The recent explosion of Artificial Intelligence applications has spurred nationwide efforts to ensure these technologies are safe and secure; at the University of Utah, President Taylor Randall announced a $100 Million initiative on Responsible AI last fall.
And while AI-based technologies are increasingly accessible to the public, research on improving the trustworthiness of these systems still requires a staggering amount of computational power. Time on the supercomputing clusters required for this work is thus a highly-coveted resource.
With this challenge in mind — and as a result of the President Biden’s Executive Order on the Safe, Secure and Trustworthy Development and Use of AI — the National Science Foundation (NSF) and the Department of Energy (DOE) recently launched an initiative that connects cutting-edge AI researchers with the most advanced computational resources: the National Artificial Intelligence Research Resource Pilot (NAIRR).
Today, NSF and DOE announced the first class of researchers supported under this program. Among them is Vivek Srikumar, associate professor in the John and Marcia Price College of Engineering’s Kahlert School of Computing.
“Today marks a pivotal moment in the advancement of AI research as we announce the first round of NAIRR pilot projects. The NAIRR pilot, fueled by the need to advance responsible AI research and broaden access to cutting-edge resources needed for AI research, symbolizes a firm stride towards democratizing access to vital AI tools across the talented communities in all corners of our country,” said NSF Director Sethuraman Panchanathan. “While this is only the first step in our NAIRR efforts, we plan to rapidly expand our partnerships and secure the level of investments needed to realize the NAIRR vision and unlock the full potential of AI for the benefit of humanity and society.”

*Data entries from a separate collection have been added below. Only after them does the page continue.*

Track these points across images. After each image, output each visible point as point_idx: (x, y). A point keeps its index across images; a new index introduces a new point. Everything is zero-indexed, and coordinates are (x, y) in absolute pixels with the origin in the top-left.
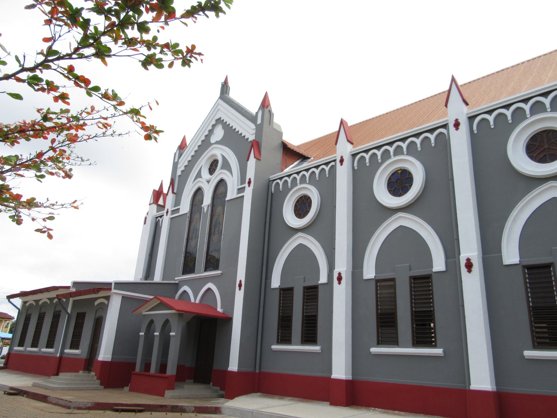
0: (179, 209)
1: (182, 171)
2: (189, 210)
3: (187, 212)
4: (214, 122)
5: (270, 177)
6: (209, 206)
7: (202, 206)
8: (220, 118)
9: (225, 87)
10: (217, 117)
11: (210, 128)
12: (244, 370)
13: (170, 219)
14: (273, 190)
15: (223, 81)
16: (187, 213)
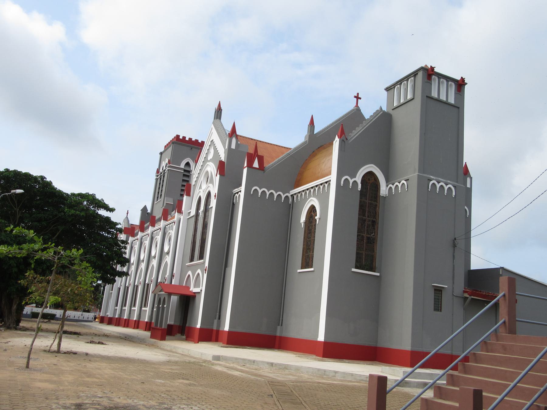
0: (190, 212)
1: (196, 181)
2: (194, 213)
3: (193, 215)
4: (209, 144)
5: (233, 191)
6: (202, 212)
7: (200, 211)
8: (213, 140)
9: (219, 112)
10: (211, 140)
11: (208, 148)
12: (205, 327)
13: (187, 220)
14: (234, 201)
15: (216, 106)
16: (193, 216)
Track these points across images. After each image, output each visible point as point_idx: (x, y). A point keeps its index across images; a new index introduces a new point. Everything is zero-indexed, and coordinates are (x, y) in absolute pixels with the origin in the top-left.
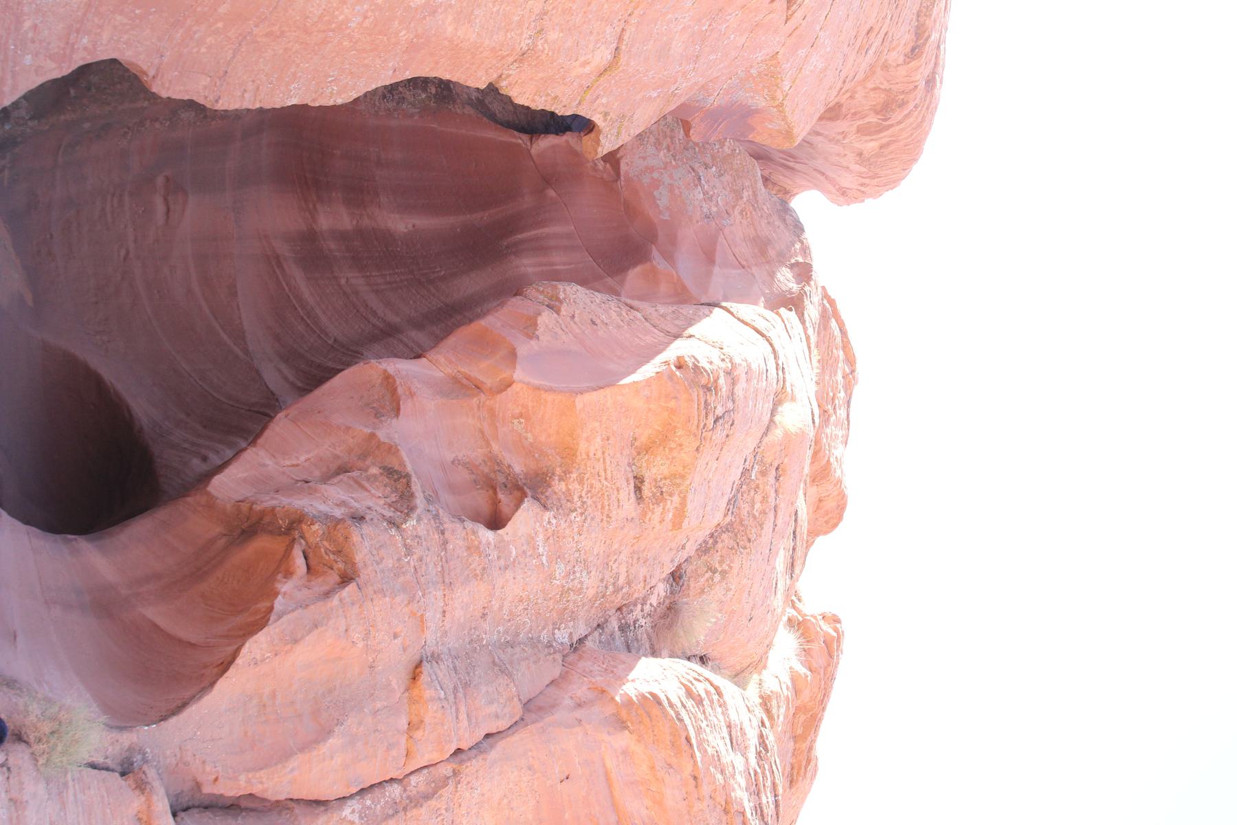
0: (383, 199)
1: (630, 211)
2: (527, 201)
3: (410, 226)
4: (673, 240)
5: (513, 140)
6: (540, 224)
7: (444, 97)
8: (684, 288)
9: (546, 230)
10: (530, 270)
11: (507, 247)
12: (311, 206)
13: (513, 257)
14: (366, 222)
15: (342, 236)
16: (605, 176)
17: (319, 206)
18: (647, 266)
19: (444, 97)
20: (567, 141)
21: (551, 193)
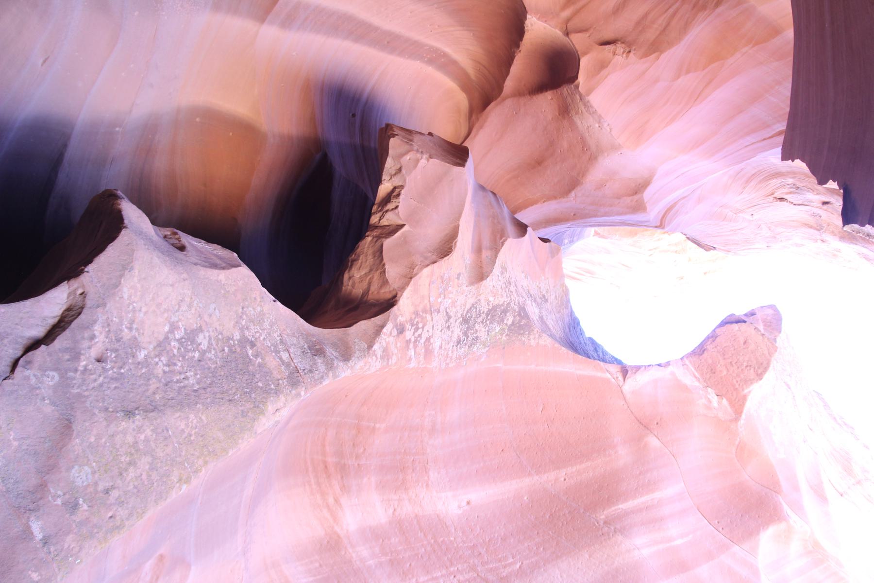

Srikumar’s proposal, “An Empirical Evaluation of Accuracy, Robustness and Bias of Compressed Language Model,” will investigate how well Large Language Models (LLMs) can perform under more stringent memory and storage constraints.
Such LLMs, which form the backbone of text-generating AI systems like ChatGPT, may contain databases with hundreds of billions of parameters. Their sheer size — as well as the computation power necessary to quickly access the data within — means these systems typically run on cloud-based servers, rather than on local copies that users have on their own devices.
This arrangement, however, can be an insurmountable challenge for a number of different proposed AI applications, including ones deployed in places without consistent internet access, or those that are based on sensitive data with increased privacy or security requirements.
Srikumar and colleagues will test several compression algorithms that could shrink LLM databases into more manageable sizes, potentially enabling them to run on an air-gapped laptop or a cellphone. The challenge will be to find a technique that produces meaningful size advantages without corrupting the relationships between the database’s parameters, which is what these systems “learn” after being trained on natural human language.
As part of this NAIRR funded project, Srikumar will be able to test these compression techniques with 20,000 hours of compute time on Delta, an advanced research platform based at the University of Illinois Urbana-Champaign’s National Center for Supercomputing Applications.
Other projects granted computing allocations in this initial round encompass a diverse range of AI-related areas, including investigations into language model safety and security, privacy and federated models, and privacy-preserving synthetic data generation. Other projects also focus on domain-specific research, such as using AI and satellite imagery to map permafrost disturbances, developing a foundation model for aquatic sciences, securing medical imaging data and using AI for agricultural pest identification.
“DOE Office of Science has decades of experience in cutting-edge AI research and a longstanding commitment to developing world-leading high performance computing resources that are open to the scientific community,” said Harriet Kung, acting director of the DOE Office of Science. “We are proud to continue our mission by providing valuable access to some of the fastest computing facilities in the world to the NAIRR Pilot. Innovations developed in collaboration with industry partners are designed to address not only traditional scientific workloads but also the growing demands of AI research at scale. We are excited to see what the future holds for AI in science.”